The Essex Farm is over 400 acres. Most of the land is used to graze the cattle and grow hay for the animals. About 80 acres is used to produce the fruit and vegetables for the 80 members plus the farm staff. My visit made me wonder if it is possible for a sustainable farming operation such as this to produce food to feed the students at a college such as Lasell? I know many colleges participate in the Farm to College Program. Bowdoin is a great example. As Lasell moves towards a greener campus, supporting local agriculture is a move that would be good for the environment, economy, and local farmers. Probably the biggest constraint we face in providing more local products in the dining hall is our students. Students have grown to expect and demand processed food. Students will choose the chicken patty over the fresh arugula salad or cheddar zucchini bake. I wish I could take all students at Lasell to visit the Essex Farm. Maybe an experience such as that would help them make more local food choices.

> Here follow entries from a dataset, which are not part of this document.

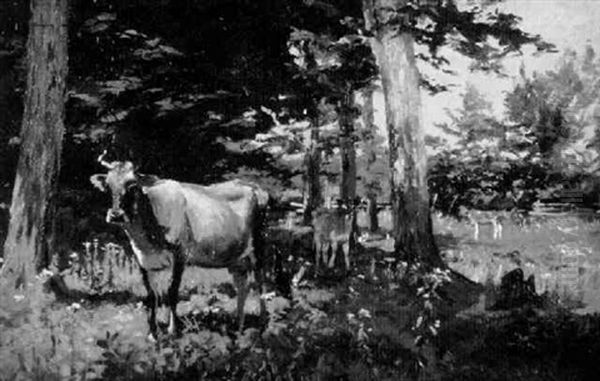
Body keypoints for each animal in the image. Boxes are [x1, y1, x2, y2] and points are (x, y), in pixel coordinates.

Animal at [88, 150, 268, 336]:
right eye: (108, 185)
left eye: (132, 185)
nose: (116, 215)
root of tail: (252, 186)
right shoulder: (143, 260)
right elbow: (152, 296)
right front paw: (152, 333)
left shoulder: (180, 254)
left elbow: (172, 292)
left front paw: (173, 330)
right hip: (236, 257)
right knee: (242, 286)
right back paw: (238, 325)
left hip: (258, 246)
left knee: (261, 282)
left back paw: (262, 323)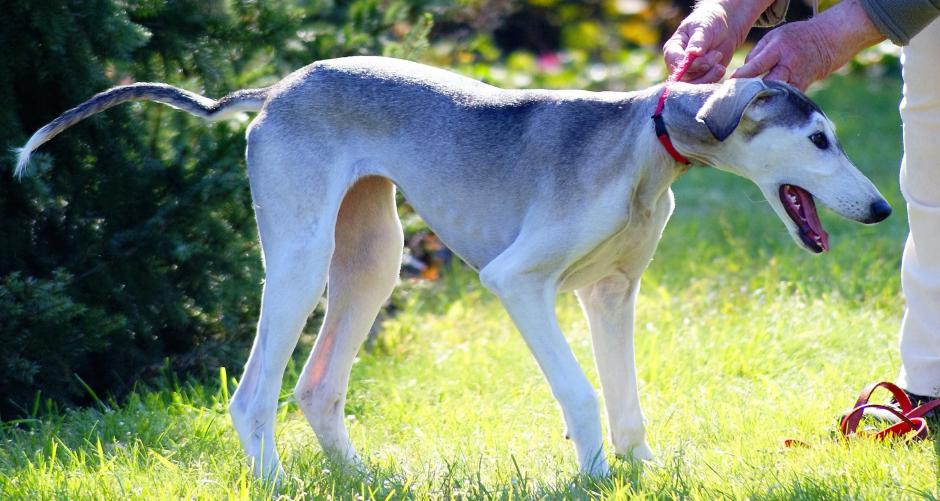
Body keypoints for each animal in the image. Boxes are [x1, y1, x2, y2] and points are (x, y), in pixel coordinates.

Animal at [14, 54, 888, 476]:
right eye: (818, 140)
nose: (882, 209)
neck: (644, 140)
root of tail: (275, 90)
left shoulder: (613, 294)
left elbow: (627, 399)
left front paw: (640, 469)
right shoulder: (519, 283)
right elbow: (581, 390)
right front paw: (596, 474)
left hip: (371, 259)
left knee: (316, 385)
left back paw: (362, 478)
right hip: (298, 260)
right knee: (254, 392)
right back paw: (276, 479)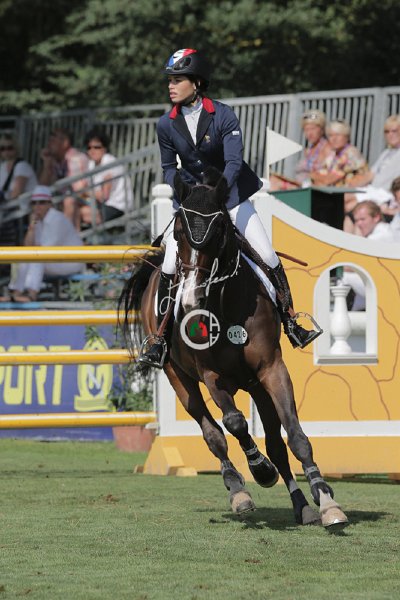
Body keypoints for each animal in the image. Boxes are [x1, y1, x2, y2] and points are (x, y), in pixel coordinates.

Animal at [119, 170, 348, 531]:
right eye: (180, 233)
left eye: (218, 233)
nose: (190, 300)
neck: (226, 305)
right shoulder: (212, 376)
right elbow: (235, 423)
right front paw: (260, 471)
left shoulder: (271, 370)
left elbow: (294, 434)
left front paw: (326, 500)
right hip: (178, 378)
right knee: (213, 434)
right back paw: (239, 490)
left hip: (256, 386)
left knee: (275, 443)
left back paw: (301, 506)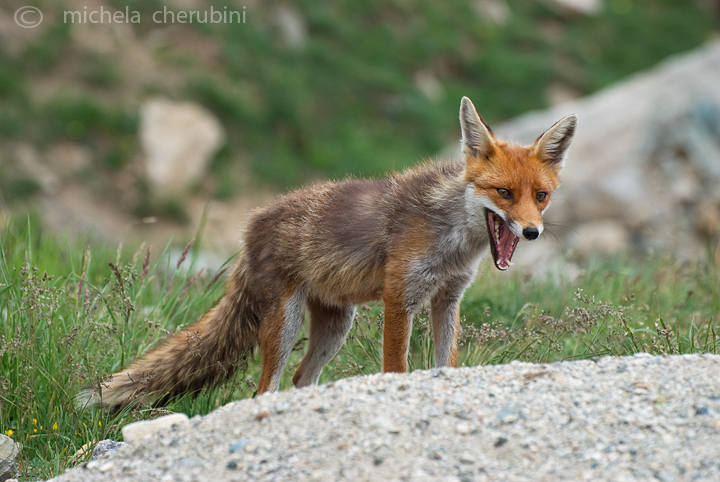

Kristin has invited me back to the farm to work for a day. I may take her up on the offer in August. It may seem odd but I am considering volunteering on a slaughter day. If I am going to make the decision to eat meat, I think it is important to understand the meat goes from a cattle grazing in the field to a package in the freezer. While I have read many accounts of this process, it is something I have not observed. It is a tough reality but important for a meat eater to understand. Maybe it will be too emotional for me and I will become a vegetarian. I'm not really sure what to expect.